Following his pardon, Posada made his way to the US. Though wanted in connection with various terrorist offences in Cuba and Venezuela, where he was based and worked as an agent of the DISIP (Venezuela’s equivalent of the CIA) when the airliner bombing happened, the US refused to extradite him.
With the exception of the short time in Panama for conspiracy, Posada never faced justice or served time in prison for the many acts of terrorism attributed to him. He lived the rest of his days in relative tranquility in South Florida, the hinterland of Cuban exiles who left the island due to their distaste for its government.
The US government eventually charged him with offenses largely unrelated to his terrorist past. And even then, he was acquitted of all 11 counts in what was widely seen as a farce.
US double standards on terrorism
The details of Posada’s life show that the US is not only willing to turn a blind eye toward terrorism by allowing such a man to live in the US unmolested, but that it will even aid and abet terrorist activities so long as it is against something considered an enemy and/or fits with Washington’s foreign policy interests.

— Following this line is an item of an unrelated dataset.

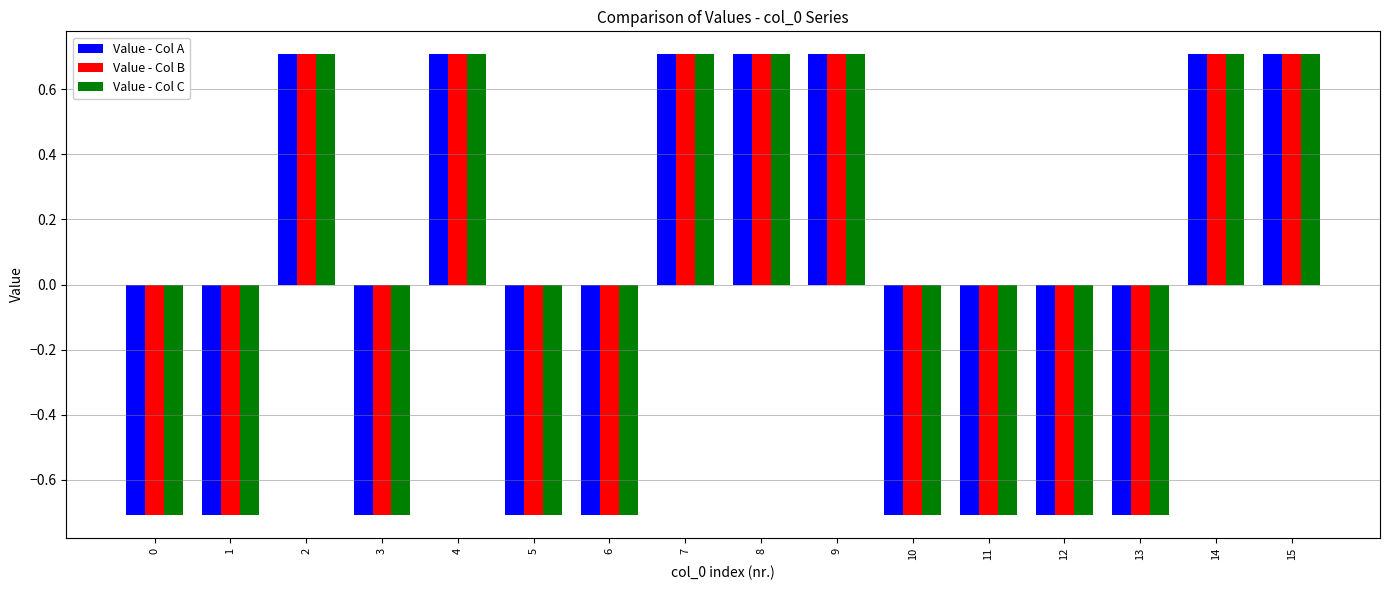

Reading left to right, extract all data points from this chart.

Value - Col A: 0=-0.7	1=-0.7	2=0.7	3=-0.7	4=0.7	5=-0.7	6=-0.7	7=0.7	8=0.7	9=0.7	10=-0.7	11=-0.7	12=-0.7	13=-0.7	14=0.7	15=0.7
Value - Col B: 0=-0.7	1=-0.7	2=0.7	3=-0.7	4=0.7	5=-0.7	6=-0.7	7=0.7	8=0.7	9=0.7	10=-0.7	11=-0.7	12=-0.7	13=-0.7	14=0.7	15=0.7
Value - Col C: 0=-0.7	1=-0.7	2=0.7	3=-0.7	4=0.7	5=-0.7	6=-0.7	7=0.7	8=0.7	9=0.7	10=-0.7	11=-0.7	12=-0.7	13=-0.7	14=0.7	15=0.7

But Posada’s is far from an isolated case. US involvement in terrorism includes: the funding of state terror and allied paramilitaries in Colombia; the funding of death squads in El Salvador; the funding of right-wing terrorists in Italy during the 1970s; the funding of the Honduran state security apparatus – implicated in extra-judicial killings; and, of course, the aforementioned funding of the Nicaraguan Contras – who were not only involved in a brutal campaign of violence, but were also involved in drug trafficking (to which the CIA turned a blind eye).
‘Special relationship’
In Britain, the Conservatives and New Labour have presented the US as an indispensable ally and portrayed it as a great force for good in the world. So have other US allies.
A small handful of UK MPs, however, have been speaking out for decades about the duplicity of the US government and the double standards it has in terms of terrorism and funding of state terror. No prizes for guessing who they are.